Hi Friend,
I wonder if you’ll even read this. I wonder if you’ll experience dread while reading the return address… maybe I’ll leave that blank so you can postpone your dread until you read my signature.
I imagine you don’t get many letters. No offense. I just imagine nobody gets many letters, and I wish we lived in a time when people wrote letters. Even if I leave the return address blank, I wonder if you’ll know….
So I turned 29 the other day, and you didn’t call. I knew you wouldn’t. Believe me, I remember what happened on your birthday, and I knew you wouldn’t. I mostly just want to explain that although explaining it ruins the intent, and if you don’t care that’s fine.
First, I truly didn’t consciously know it was your birthday when I called. I don’t doubt that I knew it somewhere in the recesses of my mind. I think there was an element of wanting to save you from me. I know that’s dramatic, but so am I so do with that what you will.

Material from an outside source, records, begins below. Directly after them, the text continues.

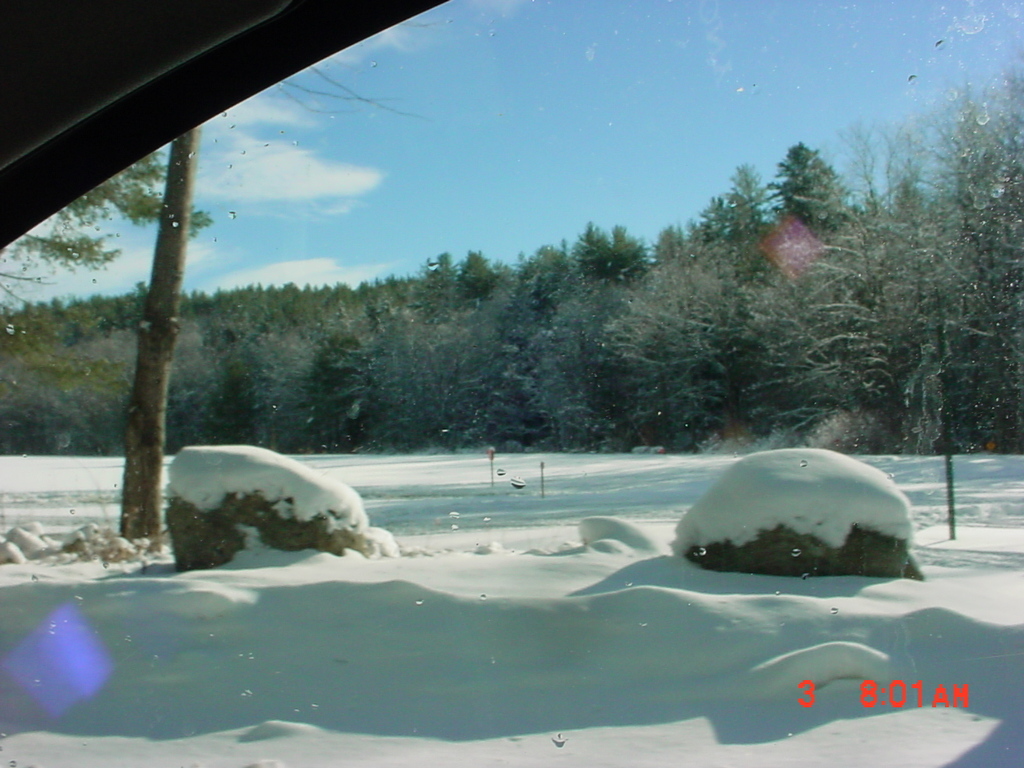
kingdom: Plantae
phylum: Tracheophyta
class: Pinopsida
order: Pinales
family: Pinaceae
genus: Pinus
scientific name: Pinus strobus
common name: Weymouth pine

I just felt like we were in this weird, fucked up thing where we couldn’t be together but we were still talking and I felt like we couldn’t really move on while we were still speaking. Last October, I went to this Halloween party and I called you after. The way you talked to me… I don’t know. I felt like you were trying to hurt me a little, and I don’t blame you at all. I deserve it.
So now, it’s been nearly a year since we’ve spoken which is weird. I wonder about you all the time. And I wonder if you think about me or if it worked. Maybe I did free you from me that night.
And I wonder if you hate me. I wouldn’t blame you for it, and I pretty much designed it so you would.
The thing is, I thought I wanted all of these things then. Status, money, a glamorous life. You are none of those things.
I gotten a glimpse into that kind of life, and now I know that I just want simple things. Love, family, happiness. You could have given me all of those things, and I’m sorry I was always too stupid to know it.
I hope this finds you well and happy. I hope you feel nothing but bitter- sweetness when you see my name, not hatred or anger. I could never feel those things about you, no matter what. You taught me about unconditional love, and I will always love you unconditionally.